** Work instructions **
Beginning with the line that holds "Activity and Exercise", please retype each line through the end of the listing below, both ends included, and nothing more.

** Given data **
[Start of Attachment]

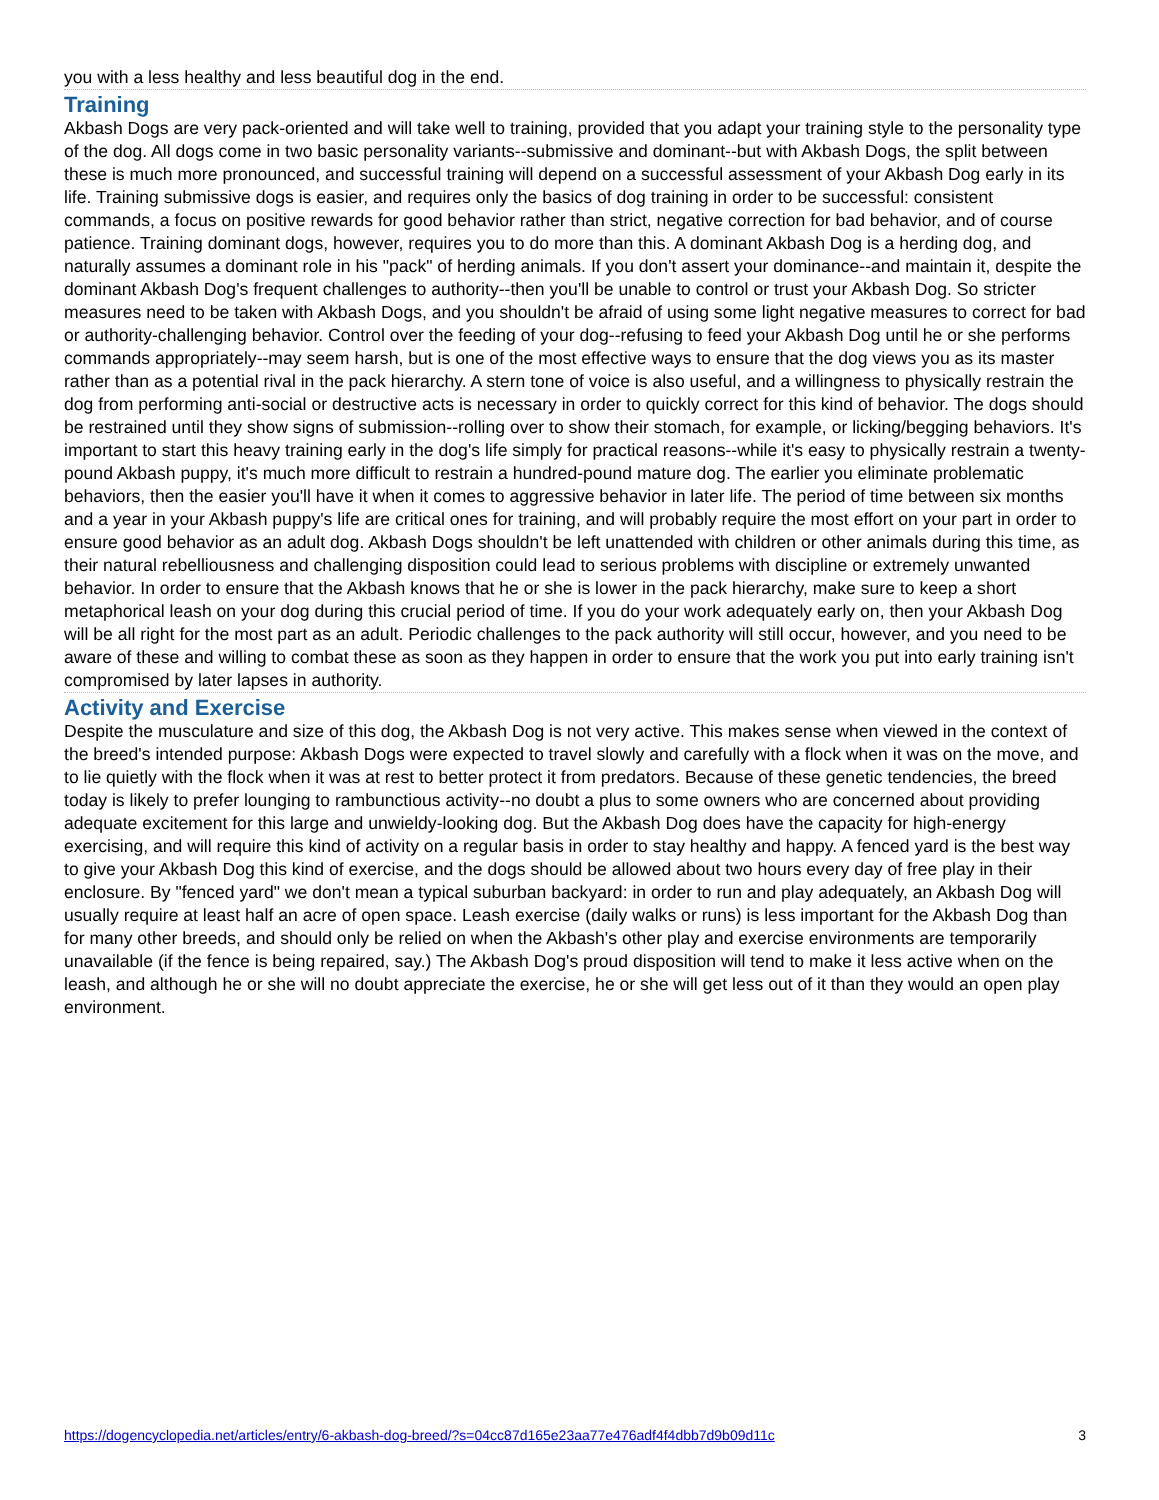you with a less healthy and less beautiful dog in the end.
Training
Akbash Dogs are very pack-oriented and will take well to training, provided that you adapt your training style to the personality type of the dog. All dogs come in two basic personality variants--submissive and dominant--but with Akbash Dogs, the split between these is much more pronounced, and successful training will depend on a successful assessment of your Akbash Dog early in its life. Training submissive dogs is easier, and requires only the basics of dog training in order to be successful: consistent commands, a focus on positive rewards for good behavior rather than strict, negative correction for bad behavior, and of course patience. Training dominant dogs, however, requires you to do more than this. A dominant Akbash Dog is a herding dog, and naturally assumes a dominant role in his "pack" of herding animals. If you don't assert your dominance--and maintain it, despite the dominant Akbash Dog's frequent challenges to authority--then you'll be unable to control or trust your Akbash Dog. So stricter measures need to be taken with Akbash Dogs, and you shouldn't be afraid of using some light negative measures to correct for bad or authority-challenging behavior. Control over the feeding of your dog--refusing to feed your Akbash Dog until he or she performs commands appropriately--may seem harsh, but is one of the most effective ways to ensure that the dog views you as its master rather than as a potential rival in the pack hierarchy. A stern tone of voice is also useful, and a willingness to physically restrain the dog from performing anti-social or destructive acts is necessary in order to quickly correct for this kind of behavior. The dogs should be restrained until they show signs of submission--rolling over to show their stomach, for example, or licking/begging behaviors. It's important to start this heavy training early in the dog's life simply for practical reasons--while it's easy to physically restrain a twenty-pound Akbash puppy, it's much more difficult to restrain a hundred-pound mature dog. The earlier you eliminate problematic behaviors, then the easier you'll have it when it comes to aggressive behavior in later life. The period of time between six months and a year in your Akbash puppy's life are critical ones for training, and will probably require the most effort on your part in order to ensure good behavior as an adult dog. Akbash Dogs shouldn't be left unattended with children or other animals during this time, as their natural rebelliousness and challenging disposition could lead to serious problems with discipline or extremely unwanted behavior. In order to ensure that the Akbash knows that he or she is lower in the pack hierarchy, make sure to keep a short metaphorical leash on your dog during this crucial period of time. If you do your work adequately early on, then your Akbash Dog will be all right for the most part as an adult. Periodic challenges to the pack authority will still occur, however, and you need to be aware of these and willing to combat these as soon as they happen in order to ensure that the work you put into early training isn't compromised by later lapses in authority.
Activity and Exercise
Despite the musculature and size of this dog, the Akbash Dog is not very active. This makes sense when viewed in the context of the breed's intended purpose: Akbash Dogs were expected to travel slowly and carefully with a flock when it was on the move, and to lie quietly with the flock when it was at rest to better protect it from predators. Because of these genetic tendencies, the breed today is likely to prefer lounging to rambunctious activity--no doubt a plus to some owners who are concerned about providing adequate excitement for this large and unwieldy-looking dog. But the Akbash Dog does have the capacity for high-energy exercising, and will require this kind of activity on a regular basis in order to stay healthy and happy. A fenced yard is the best way to give your Akbash Dog this kind of exercise, and the dogs should be allowed about two hours every day of free play in their enclosure. By "fenced yard" we don't mean a typical suburban backyard: in order to run and play adequately, an Akbash Dog will usually require at least half an acre of open space. Leash exercise (daily walks or runs) is less important for the Akbash Dog than for many other breeds, and should only be relied on when the Akbash's other play and exercise environments are temporarily unavailable (if the fence is being repaired, say.) The Akbash Dog's proud disposition will tend to make it less active when on the leash, and although he or she will no doubt appreciate the exercise, he or she will get less out of it than they would an open play environment.
https://dogencyclopedia.net/articles/entry/6-akbash-dog-breed/?s=04cc87d165e23aa77e476adf4f4dbb7d9b09d11c 3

[End of Attachment]

** Problem solution **
Activity and Exercise
Despite the musculature and size of this dog, the Akbash Dog is not very active. This makes sense when viewed in the context of the breed's intended purpose: Akbash Dogs were expected to travel slowly and carefully with a flock when it was on the move, and to lie quietly with the flock when it was at rest to better protect it from predators. Because of these genetic tendencies, the breed today is likely to prefer lounging to rambunctious activity--no doubt a plus to some owners who are concerned about providing adequate excitement for this large and unwieldy-looking dog. But the Akbash Dog does have the capacity for high-energy exercising, and will require this kind of activity on a regular basis in order to stay healthy and happy. A fenced yard is the best way to give your Akbash Dog this kind of exercise, and the dogs should be allowed about two hours every day of free play in their enclosure. By "fenced yard" we don't mean a typical suburban backyard: in order to run and play adequately, an Akbash Dog will usually require at least half an acre of open space. Leash exercise (daily walks or runs) is less important for the Akbash Dog than for many other breeds, and should only be relied on when the Akbash's other play and exercise environments are temporarily unavailable (if the fence is being repaired, say.) The Akbash Dog's proud disposition will tend to make it less active when on the leash, and although he or she will no doubt appreciate the exercise, he or she will get less out of it than they would an open play environment.
https://dogencyclopedia.net/articles/entry/6-akbash-dog-breed/?s=04cc87d165e23aa77e476adf4f4dbb7d9b09d11c 3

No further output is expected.